→ WORK INSTRUCTION
Give the number of lines in the records below that contain the string "total", counting only matches in the same case. Reply with the number alone.

= = = = =

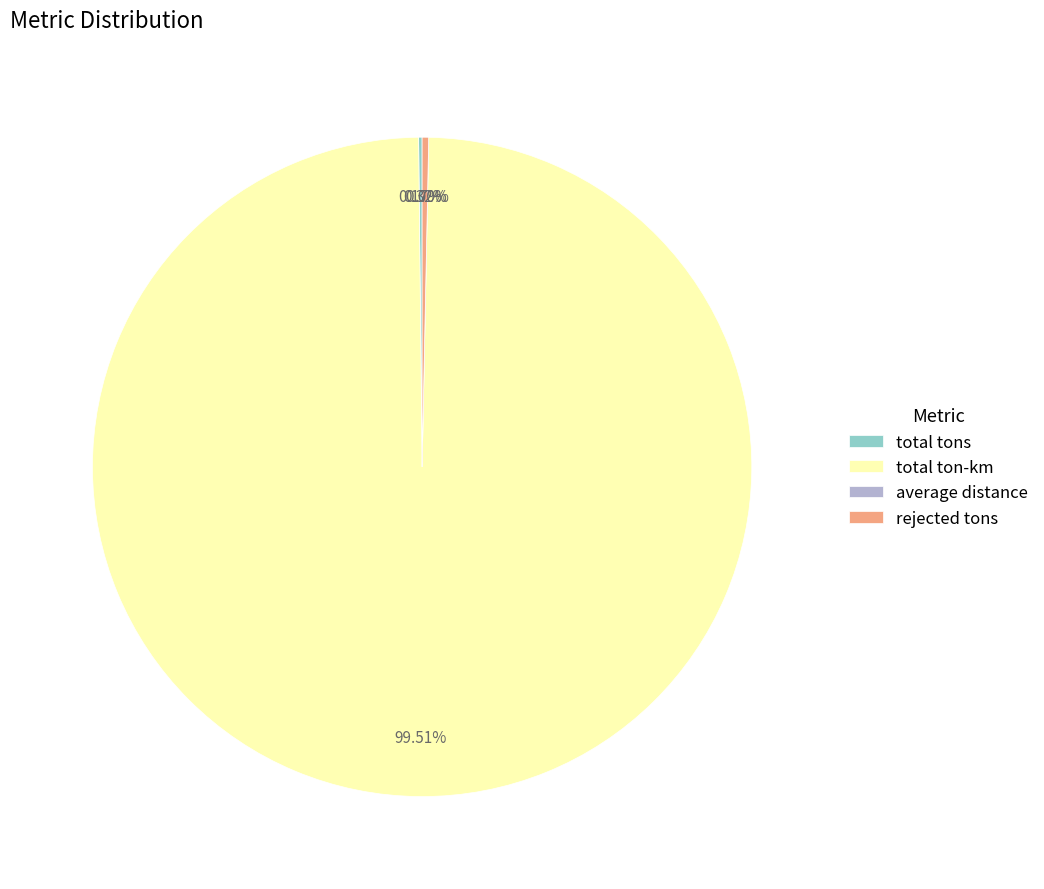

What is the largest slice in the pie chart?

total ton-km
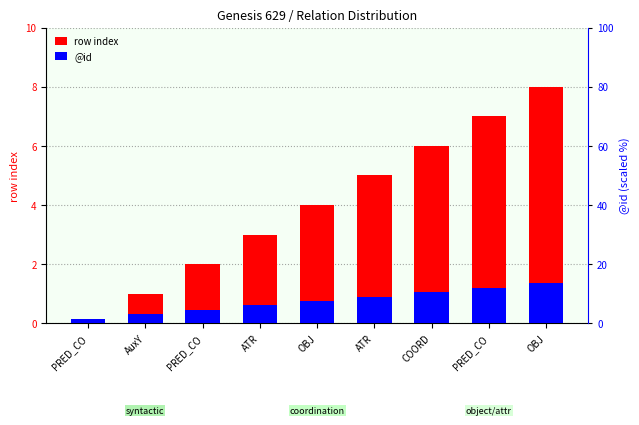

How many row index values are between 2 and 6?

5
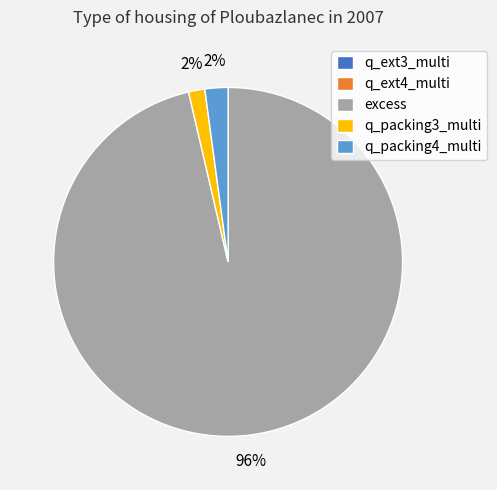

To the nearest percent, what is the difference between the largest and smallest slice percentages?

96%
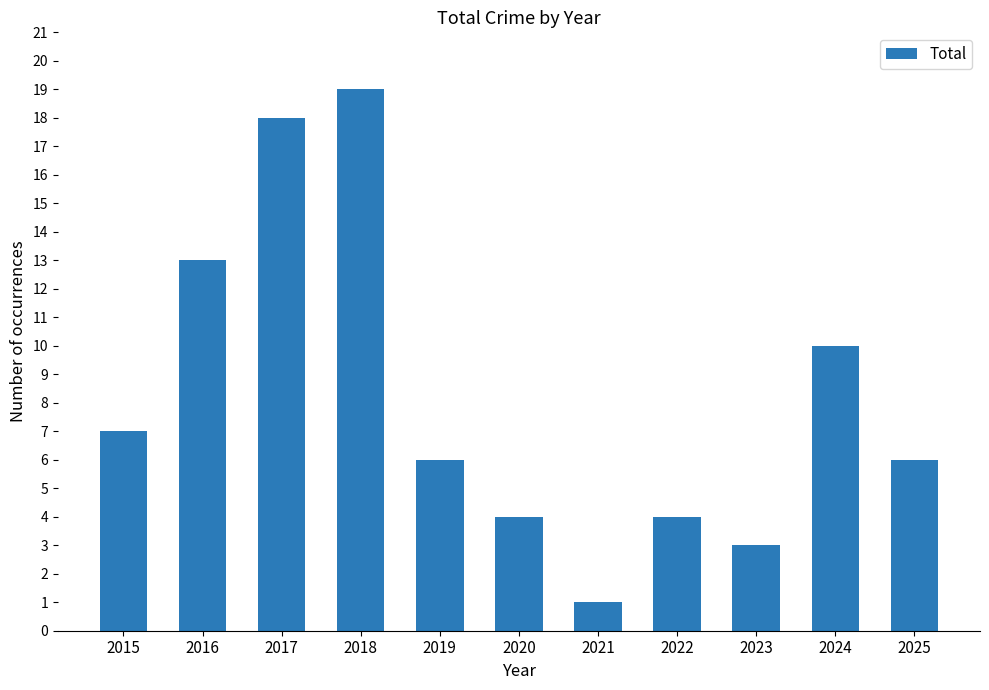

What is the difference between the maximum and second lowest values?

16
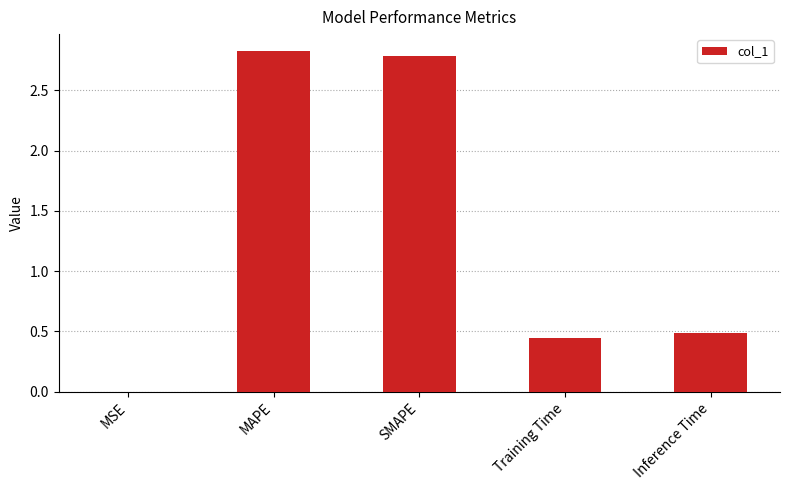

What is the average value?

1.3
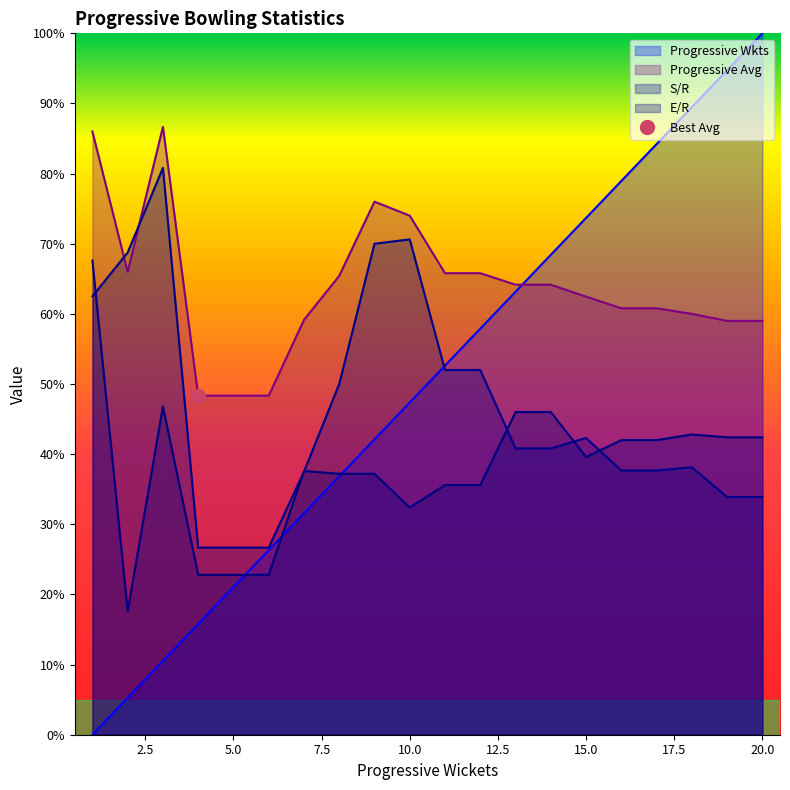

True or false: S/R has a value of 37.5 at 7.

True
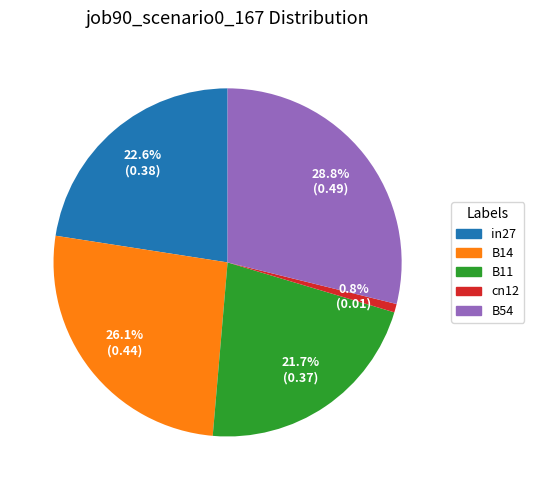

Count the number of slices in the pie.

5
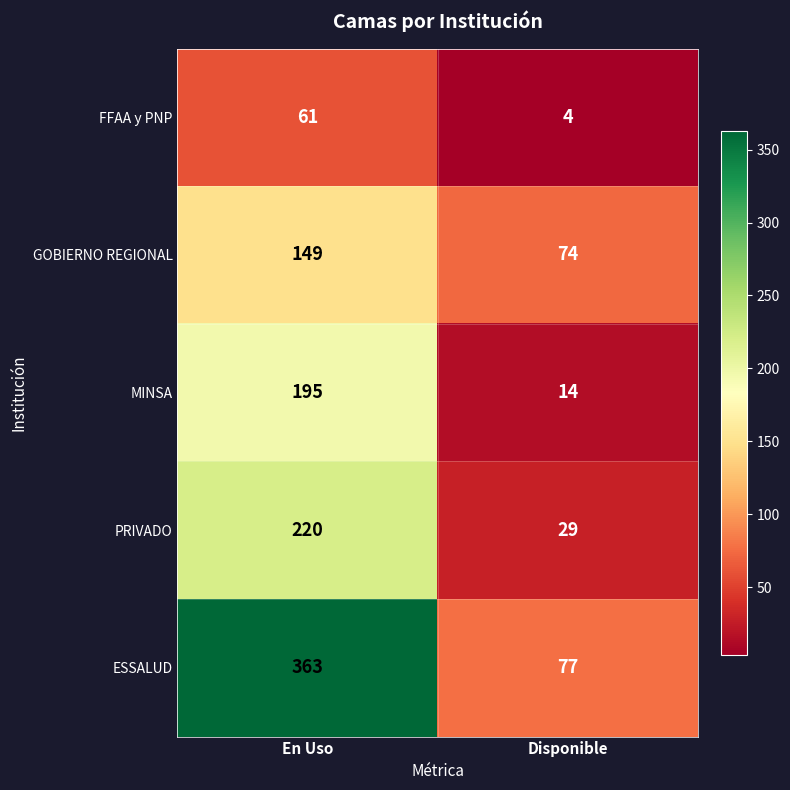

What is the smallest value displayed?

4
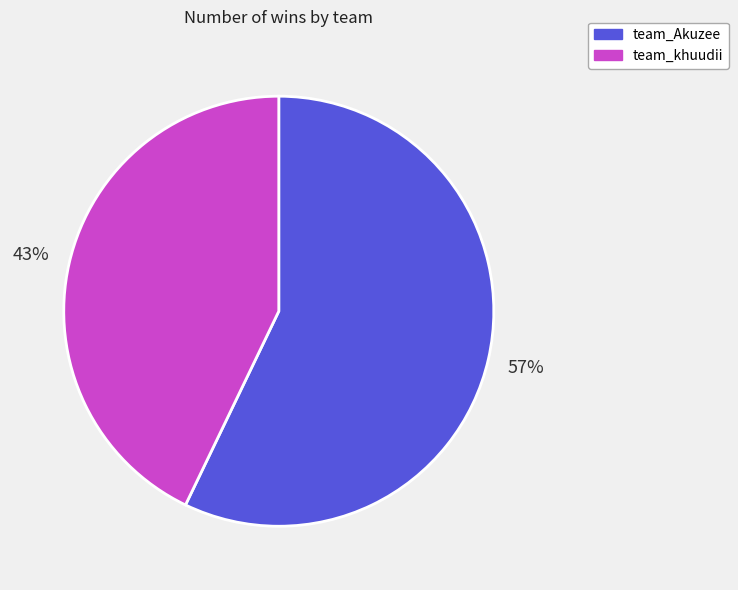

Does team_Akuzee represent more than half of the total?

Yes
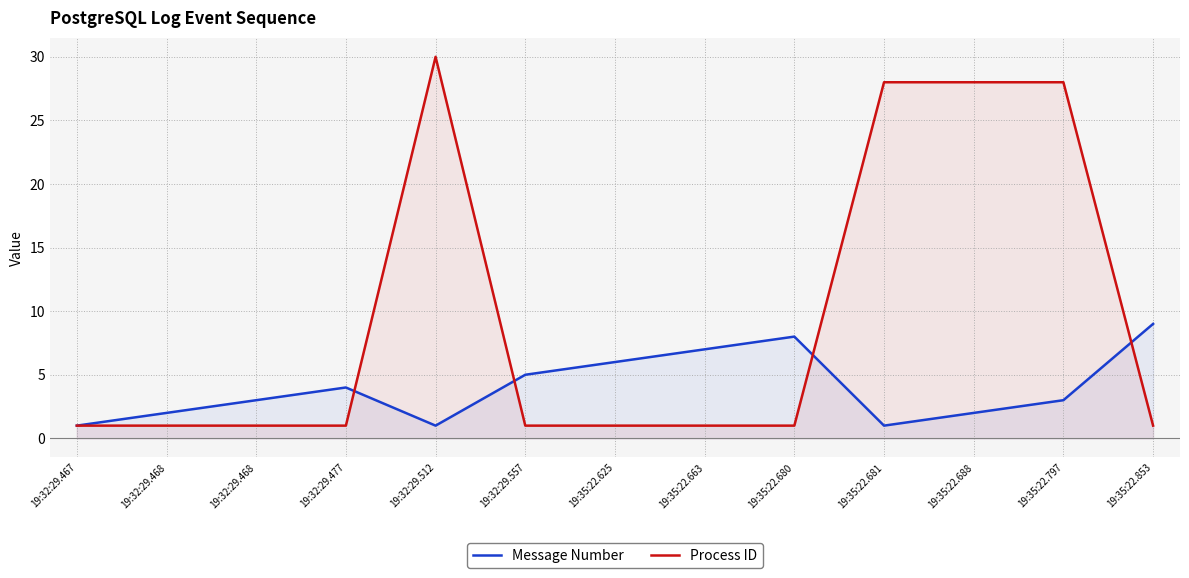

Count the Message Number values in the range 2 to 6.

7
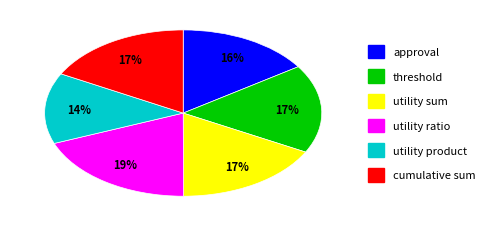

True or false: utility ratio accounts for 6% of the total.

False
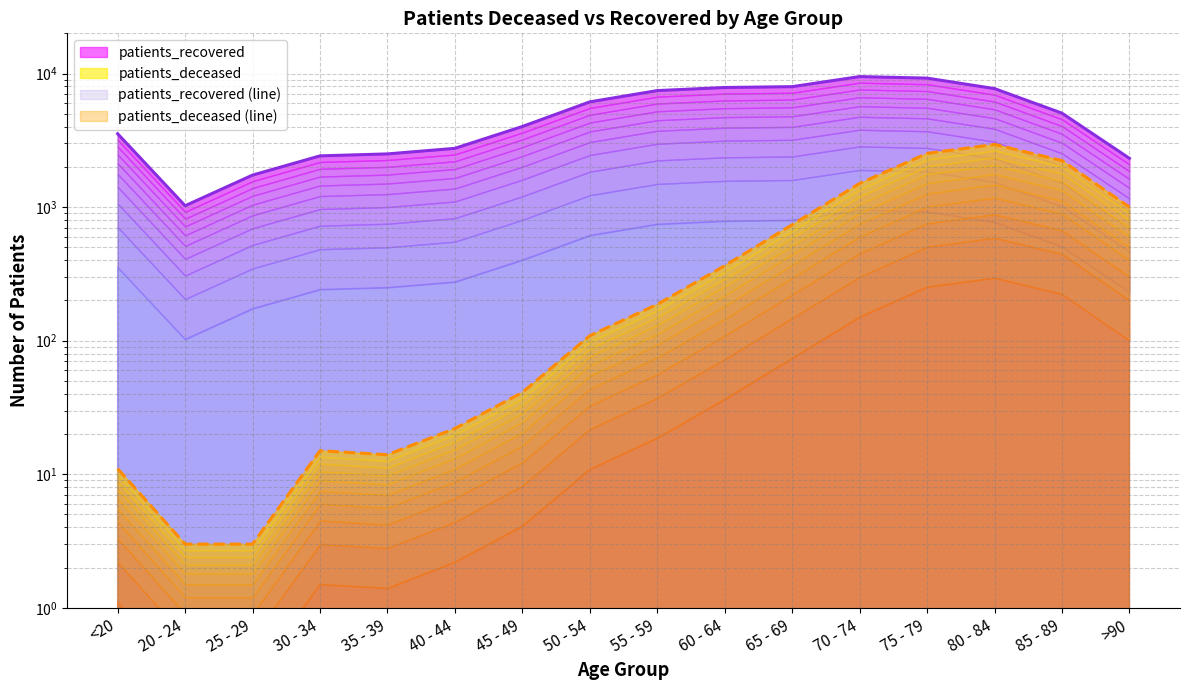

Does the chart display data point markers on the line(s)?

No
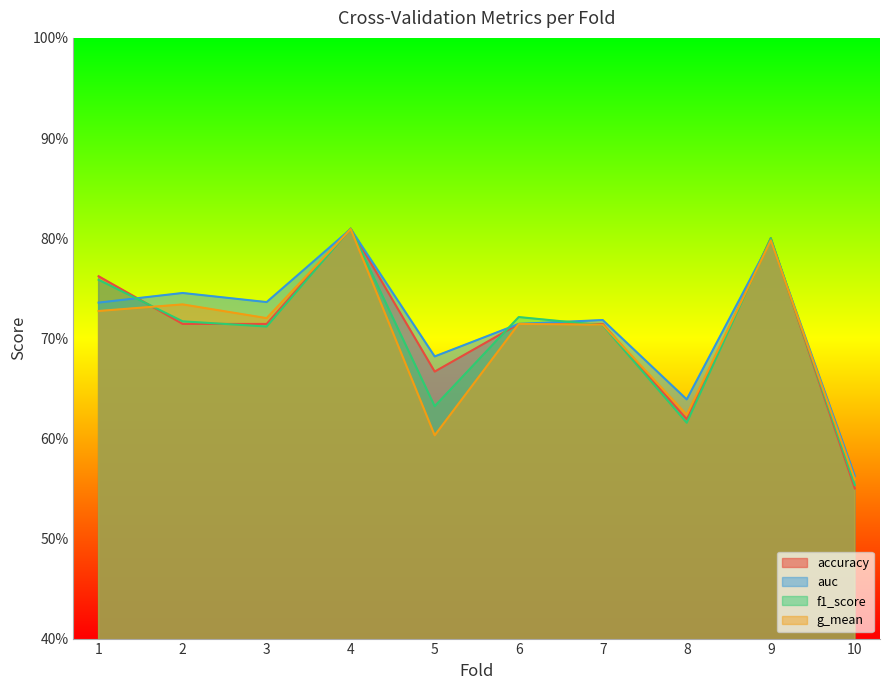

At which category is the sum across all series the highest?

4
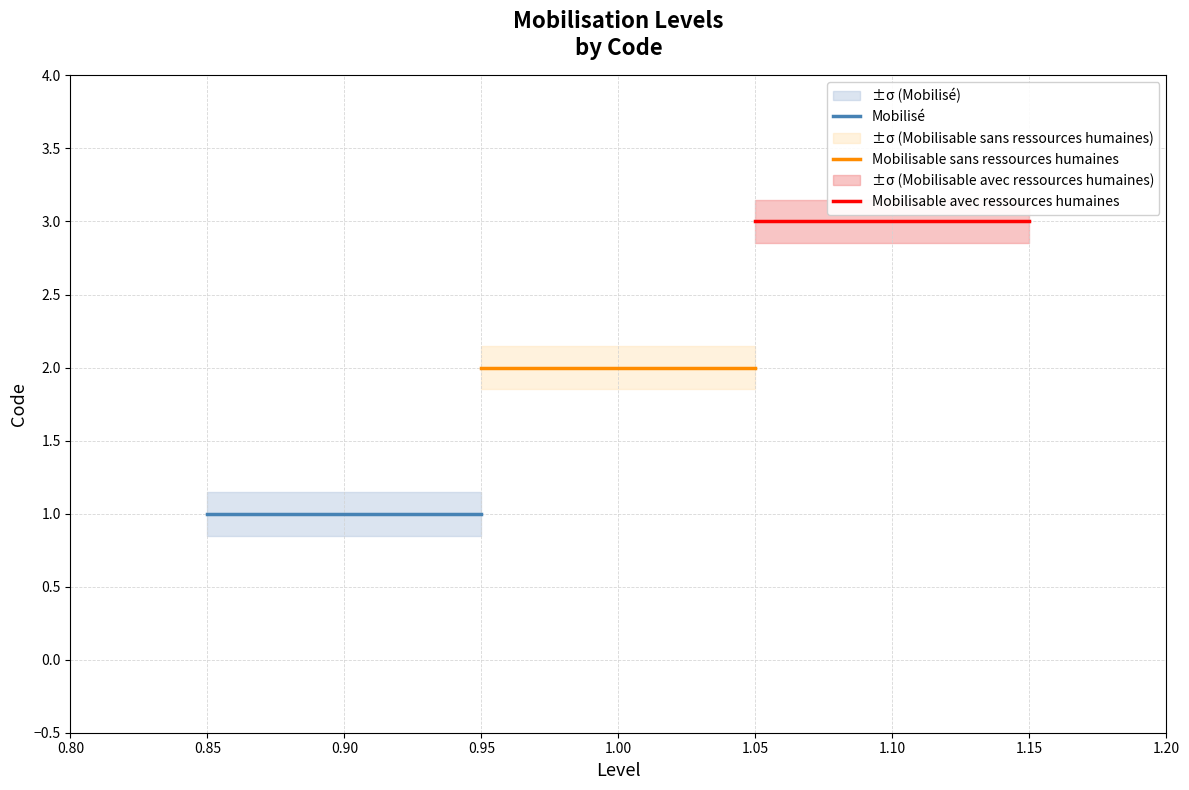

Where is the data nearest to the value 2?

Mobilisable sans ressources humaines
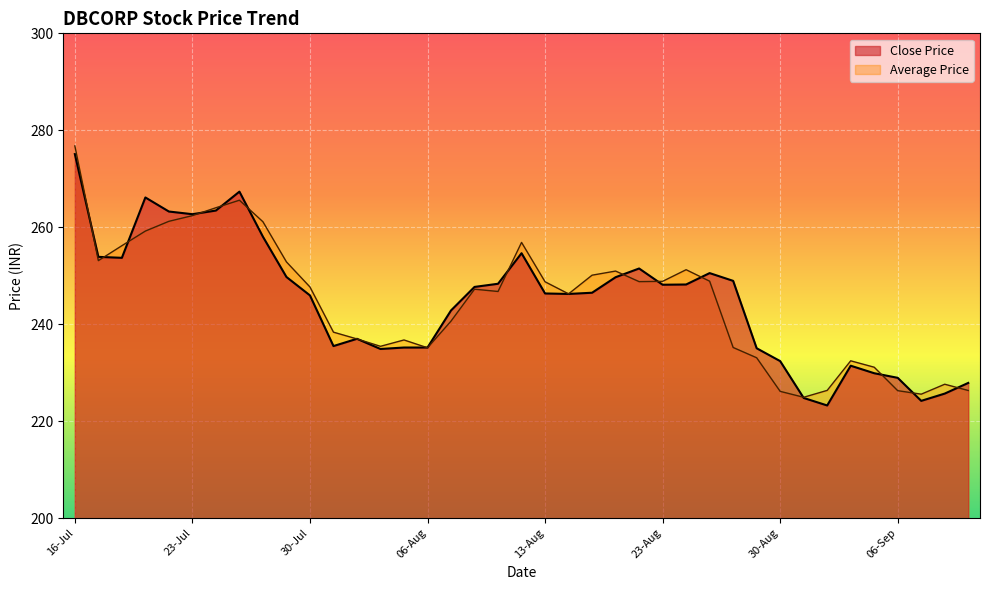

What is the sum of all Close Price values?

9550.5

= = = = =

→ TASK RESULT
3